BLM Numbers Game

The Bureau of Land Management has trouble confronting what its own records show. A prime example of an agency in denial is an agency webpage entitled “BLM Response to PEER Press Release of May 14, 2012.”  This was the BLM’s attempt to respond to our May 14, 2012 press release entitled “Livestock’s Heavy Hooves Impair One-Third of BLM Rangelands”(Corrected version).

In our original release, we found that:

  • “Almost 40% of BLM allotments surveyed since 1998 have failed to meet the agency’s own required land health standards with impairment of more than 33 million acres, an area exceeding the State of Alabama in size, attributed to livestock grazing; and
  • Overall, 30% of BLM’s allotment area surveyed to date suffers from significant livestock-induced damage…”

2011 RIME report cover

These findings were based on the BLM’s own data, reported in its 2011 Rangeland Inventory, Monitoring, and Evaluation (RIME) report. Prior to 2013, RIME reports included both the numbers of livestock grazing allotments meeting and failing rangeland health standards and the acreages within those allotments, as well as whether the failures to achieve standards were due to livestock grazing or due to other causes.

The BLM says in its response that “Twelve percent, not nearly 40 percent (as PEER asserted) of grazing allotments were found not to be meeting land health standards because of livestock grazing management at the time of the assessment.” While the agency is correct in disputing that 40% of allotments failed standards for rangeland health, it does not acknowledge it was actually 40% of acres within surveyed allotments that failed standards.

In addition, the agency incorrectly quoted PEER as stating that 40% of allotments failed strictly due to livestock. Our press release stated that 40% of allotments failed to achieve standards of rangeland health due to all causes, and that 30% of the area of surveyed BLM allotments—or roughly 33 million acres—was impaired due to livestock grazing.

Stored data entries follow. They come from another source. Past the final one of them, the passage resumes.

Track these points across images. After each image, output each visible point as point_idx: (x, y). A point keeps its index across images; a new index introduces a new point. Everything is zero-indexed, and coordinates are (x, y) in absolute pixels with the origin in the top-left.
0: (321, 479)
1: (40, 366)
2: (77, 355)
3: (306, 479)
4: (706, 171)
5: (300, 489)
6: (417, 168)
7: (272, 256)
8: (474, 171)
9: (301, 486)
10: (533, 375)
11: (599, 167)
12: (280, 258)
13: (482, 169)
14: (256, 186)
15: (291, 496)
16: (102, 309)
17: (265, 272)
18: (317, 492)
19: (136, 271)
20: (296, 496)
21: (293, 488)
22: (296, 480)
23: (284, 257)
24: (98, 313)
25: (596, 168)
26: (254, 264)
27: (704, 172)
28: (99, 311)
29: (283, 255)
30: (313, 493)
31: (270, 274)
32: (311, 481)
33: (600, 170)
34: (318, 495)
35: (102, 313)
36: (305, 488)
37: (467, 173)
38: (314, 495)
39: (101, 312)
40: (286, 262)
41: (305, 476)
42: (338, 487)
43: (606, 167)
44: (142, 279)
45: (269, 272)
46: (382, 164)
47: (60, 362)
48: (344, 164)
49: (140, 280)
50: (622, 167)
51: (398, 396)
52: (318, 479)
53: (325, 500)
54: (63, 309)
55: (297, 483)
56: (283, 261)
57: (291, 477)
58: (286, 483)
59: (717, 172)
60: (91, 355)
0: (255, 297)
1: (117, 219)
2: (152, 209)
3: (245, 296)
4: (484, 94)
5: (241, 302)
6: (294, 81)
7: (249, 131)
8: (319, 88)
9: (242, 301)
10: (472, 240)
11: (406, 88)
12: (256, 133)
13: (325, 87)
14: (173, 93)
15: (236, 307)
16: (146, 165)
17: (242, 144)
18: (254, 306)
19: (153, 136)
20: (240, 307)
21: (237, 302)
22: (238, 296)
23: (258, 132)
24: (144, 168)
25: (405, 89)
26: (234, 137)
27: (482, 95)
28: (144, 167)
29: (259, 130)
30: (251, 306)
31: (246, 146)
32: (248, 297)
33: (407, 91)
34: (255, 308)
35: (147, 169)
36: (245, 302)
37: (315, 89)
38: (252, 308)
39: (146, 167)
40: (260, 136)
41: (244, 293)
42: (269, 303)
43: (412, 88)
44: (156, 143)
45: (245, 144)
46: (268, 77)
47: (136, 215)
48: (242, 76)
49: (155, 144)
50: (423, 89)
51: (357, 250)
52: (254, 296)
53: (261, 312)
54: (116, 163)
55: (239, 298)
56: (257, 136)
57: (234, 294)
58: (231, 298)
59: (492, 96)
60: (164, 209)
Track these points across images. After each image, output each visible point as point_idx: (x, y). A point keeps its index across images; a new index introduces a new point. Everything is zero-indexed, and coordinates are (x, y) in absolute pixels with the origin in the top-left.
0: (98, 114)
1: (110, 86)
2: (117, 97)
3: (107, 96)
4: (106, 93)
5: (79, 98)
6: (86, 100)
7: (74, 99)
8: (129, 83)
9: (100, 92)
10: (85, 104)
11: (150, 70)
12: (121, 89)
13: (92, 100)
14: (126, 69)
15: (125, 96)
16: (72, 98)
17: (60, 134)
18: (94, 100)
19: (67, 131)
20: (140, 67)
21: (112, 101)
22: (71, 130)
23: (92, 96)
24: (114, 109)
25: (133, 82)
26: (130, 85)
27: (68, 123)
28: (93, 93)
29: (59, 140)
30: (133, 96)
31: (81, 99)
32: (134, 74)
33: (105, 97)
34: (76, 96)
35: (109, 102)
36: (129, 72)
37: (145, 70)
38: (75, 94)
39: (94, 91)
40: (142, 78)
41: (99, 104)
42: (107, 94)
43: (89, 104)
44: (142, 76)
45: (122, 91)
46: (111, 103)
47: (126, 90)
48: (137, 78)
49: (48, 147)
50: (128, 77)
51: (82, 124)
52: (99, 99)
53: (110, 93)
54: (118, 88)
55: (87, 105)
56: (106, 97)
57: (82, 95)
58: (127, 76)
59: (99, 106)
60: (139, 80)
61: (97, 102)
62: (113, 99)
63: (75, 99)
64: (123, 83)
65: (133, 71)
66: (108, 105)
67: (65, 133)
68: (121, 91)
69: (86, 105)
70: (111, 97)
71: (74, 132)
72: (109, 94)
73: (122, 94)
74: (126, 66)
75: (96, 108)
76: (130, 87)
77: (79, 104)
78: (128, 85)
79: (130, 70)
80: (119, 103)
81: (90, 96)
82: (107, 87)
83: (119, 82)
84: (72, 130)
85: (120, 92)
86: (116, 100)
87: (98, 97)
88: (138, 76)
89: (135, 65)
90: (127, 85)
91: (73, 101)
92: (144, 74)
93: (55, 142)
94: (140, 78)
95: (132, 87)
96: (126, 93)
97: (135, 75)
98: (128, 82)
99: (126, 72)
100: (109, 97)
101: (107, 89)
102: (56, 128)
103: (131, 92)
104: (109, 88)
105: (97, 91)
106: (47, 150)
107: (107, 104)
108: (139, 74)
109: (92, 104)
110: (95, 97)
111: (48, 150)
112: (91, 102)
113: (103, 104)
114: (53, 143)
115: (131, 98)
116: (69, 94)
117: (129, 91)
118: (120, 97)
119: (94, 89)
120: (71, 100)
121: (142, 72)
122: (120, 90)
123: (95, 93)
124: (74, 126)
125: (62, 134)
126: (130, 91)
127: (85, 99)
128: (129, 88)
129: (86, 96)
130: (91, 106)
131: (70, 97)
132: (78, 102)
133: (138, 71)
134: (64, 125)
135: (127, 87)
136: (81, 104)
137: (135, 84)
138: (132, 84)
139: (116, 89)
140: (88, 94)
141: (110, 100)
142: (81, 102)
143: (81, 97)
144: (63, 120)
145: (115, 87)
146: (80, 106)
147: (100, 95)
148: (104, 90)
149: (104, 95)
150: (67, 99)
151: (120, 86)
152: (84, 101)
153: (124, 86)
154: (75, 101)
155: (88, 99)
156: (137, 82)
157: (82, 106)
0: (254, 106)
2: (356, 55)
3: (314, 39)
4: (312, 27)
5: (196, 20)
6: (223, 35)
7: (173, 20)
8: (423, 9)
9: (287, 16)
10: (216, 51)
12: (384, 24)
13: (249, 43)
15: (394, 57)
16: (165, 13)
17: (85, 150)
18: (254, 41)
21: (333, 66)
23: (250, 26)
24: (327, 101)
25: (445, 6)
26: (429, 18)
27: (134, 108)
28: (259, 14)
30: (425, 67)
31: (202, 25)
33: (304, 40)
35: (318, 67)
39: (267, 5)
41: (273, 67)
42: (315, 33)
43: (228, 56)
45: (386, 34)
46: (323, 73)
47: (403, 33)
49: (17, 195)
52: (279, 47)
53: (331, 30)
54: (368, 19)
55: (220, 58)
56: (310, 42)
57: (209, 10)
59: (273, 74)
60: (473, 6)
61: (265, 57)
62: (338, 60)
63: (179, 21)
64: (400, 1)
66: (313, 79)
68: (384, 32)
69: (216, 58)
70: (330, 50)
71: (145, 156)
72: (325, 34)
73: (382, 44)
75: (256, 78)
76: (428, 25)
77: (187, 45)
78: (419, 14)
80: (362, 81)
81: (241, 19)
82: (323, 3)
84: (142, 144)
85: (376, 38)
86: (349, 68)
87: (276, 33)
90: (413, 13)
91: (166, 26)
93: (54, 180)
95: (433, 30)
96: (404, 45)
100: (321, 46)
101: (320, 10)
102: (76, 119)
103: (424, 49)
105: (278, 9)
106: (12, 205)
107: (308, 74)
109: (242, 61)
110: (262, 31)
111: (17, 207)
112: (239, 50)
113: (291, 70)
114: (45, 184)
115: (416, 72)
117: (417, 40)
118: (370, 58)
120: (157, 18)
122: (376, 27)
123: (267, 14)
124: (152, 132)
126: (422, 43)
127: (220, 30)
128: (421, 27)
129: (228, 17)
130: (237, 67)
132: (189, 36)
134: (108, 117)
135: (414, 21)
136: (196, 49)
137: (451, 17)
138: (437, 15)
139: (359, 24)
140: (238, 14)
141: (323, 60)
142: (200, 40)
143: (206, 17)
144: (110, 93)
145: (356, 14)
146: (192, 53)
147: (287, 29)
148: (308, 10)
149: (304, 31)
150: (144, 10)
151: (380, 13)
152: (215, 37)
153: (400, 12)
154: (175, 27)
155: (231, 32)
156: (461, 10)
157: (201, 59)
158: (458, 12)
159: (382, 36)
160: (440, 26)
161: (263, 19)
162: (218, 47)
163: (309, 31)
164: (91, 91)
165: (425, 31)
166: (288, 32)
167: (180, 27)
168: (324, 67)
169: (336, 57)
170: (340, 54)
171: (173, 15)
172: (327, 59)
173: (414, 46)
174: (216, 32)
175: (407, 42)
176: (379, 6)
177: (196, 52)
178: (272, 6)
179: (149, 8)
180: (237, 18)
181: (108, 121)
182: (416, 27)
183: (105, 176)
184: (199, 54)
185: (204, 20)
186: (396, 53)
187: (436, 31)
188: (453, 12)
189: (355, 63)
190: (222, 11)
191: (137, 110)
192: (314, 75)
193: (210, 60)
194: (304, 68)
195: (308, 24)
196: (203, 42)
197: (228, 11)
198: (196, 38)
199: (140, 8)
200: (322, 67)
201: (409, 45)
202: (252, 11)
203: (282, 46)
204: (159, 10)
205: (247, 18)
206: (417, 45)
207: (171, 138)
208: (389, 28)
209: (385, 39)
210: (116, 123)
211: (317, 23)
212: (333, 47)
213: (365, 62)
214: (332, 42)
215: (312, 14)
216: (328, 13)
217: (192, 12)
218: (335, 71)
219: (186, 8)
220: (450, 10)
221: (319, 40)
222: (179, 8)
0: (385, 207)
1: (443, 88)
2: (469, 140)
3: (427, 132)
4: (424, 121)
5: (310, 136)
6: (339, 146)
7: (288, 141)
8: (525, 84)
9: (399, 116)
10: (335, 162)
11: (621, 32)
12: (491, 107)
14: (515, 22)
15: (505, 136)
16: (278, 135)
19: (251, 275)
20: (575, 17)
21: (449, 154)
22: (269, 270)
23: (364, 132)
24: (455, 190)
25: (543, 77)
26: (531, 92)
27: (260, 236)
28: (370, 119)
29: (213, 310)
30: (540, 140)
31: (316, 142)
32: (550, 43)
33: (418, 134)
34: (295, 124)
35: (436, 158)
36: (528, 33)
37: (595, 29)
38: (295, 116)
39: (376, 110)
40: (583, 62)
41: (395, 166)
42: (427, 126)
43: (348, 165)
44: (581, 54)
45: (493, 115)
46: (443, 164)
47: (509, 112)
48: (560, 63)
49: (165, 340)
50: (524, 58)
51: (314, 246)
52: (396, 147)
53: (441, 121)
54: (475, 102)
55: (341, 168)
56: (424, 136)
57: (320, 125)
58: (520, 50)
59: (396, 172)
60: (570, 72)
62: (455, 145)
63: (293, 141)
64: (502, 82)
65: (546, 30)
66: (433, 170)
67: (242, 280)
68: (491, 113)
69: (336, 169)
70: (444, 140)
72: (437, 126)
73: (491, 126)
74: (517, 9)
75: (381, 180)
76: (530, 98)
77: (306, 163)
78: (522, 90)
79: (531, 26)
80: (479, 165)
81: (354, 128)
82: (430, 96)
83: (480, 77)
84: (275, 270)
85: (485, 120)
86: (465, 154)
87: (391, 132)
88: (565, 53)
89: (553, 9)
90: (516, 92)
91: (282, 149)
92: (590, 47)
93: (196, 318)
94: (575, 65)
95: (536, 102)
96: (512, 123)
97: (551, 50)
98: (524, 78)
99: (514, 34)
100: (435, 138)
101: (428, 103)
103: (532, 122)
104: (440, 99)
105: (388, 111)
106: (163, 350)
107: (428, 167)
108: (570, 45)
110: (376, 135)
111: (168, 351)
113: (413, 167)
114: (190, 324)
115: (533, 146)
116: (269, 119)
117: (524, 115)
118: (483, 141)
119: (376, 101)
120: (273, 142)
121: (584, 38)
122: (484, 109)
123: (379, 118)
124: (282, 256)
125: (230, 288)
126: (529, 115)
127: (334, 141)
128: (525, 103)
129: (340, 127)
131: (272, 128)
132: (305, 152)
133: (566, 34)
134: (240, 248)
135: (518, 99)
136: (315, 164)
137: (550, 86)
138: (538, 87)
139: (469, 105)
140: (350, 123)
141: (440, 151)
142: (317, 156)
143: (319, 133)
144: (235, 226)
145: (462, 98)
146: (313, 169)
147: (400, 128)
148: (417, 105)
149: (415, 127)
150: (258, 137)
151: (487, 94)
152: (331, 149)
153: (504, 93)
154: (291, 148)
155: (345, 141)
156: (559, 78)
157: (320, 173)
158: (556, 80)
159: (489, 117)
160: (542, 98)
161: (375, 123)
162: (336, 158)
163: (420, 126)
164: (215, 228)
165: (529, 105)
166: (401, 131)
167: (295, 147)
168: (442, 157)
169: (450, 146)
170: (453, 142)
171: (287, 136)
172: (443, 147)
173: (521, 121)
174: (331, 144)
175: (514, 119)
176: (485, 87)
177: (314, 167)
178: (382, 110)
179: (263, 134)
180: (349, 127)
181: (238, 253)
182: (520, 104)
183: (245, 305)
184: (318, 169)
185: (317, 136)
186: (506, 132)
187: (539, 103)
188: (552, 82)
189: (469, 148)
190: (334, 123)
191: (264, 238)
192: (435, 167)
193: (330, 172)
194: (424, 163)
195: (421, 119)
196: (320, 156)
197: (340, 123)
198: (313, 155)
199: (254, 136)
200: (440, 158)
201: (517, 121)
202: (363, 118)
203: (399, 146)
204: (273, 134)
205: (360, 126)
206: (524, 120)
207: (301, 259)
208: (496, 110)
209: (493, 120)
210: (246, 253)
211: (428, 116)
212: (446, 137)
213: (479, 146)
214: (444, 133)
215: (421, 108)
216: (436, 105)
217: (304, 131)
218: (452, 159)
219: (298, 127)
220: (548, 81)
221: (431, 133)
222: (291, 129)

The heart of the agency’s criticism, and the basis of its statement that “Twelve percent…of grazing allotments were found not to be meeting land health standards because of livestock grazing management” is the fact that, as the agency states, “numbers in the RIME report reflect the number of allotments not meeting land health standards, with the total number of acres in those allotments, not the actual number of acres not meeting land health standards in those allotments.” This criticism ignores the facts that:

  1. The agency itself used the same accounting system (reporting total allotment acres for allotments where sampling revealed failures to achieve standards) in its RIME reports prior to 2013;
  2. The USGS, in its Summary of science, activities, programs, and policies that influence the rangewide conservation of Greater Sage-Grouse (Centrocercus urophasianus): U.S. Geological Survey Open-File Report 2013–1098 also used the same system of reporting the acreages of entire allotments where sampling within those allotments revealed range health standard failures;
  3. It would be impossible for the agency to actually monitor every acre of rangeland across its approximately 150 million acres of grazed lands. Management decisions must be based on sampling data extrapolated to allotments as a whole. Yet the BLM appears to be suggesting that sampling as a monitoring method – and by extension, the entire rangeland health monitoring system as whole – is invalid; and
  4. Reporting on the number of allotments meeting and failing standards with no mention of their acreage skews results toward allotments meeting standards, due to the large number of small allotments (mostly in Montana) that are meeting standards.

In short, BLM persists in playing word games to obscure what its own records reveal – conditions on federal rangelands are deteriorating due to BLM failure to stem systemic overgrazing.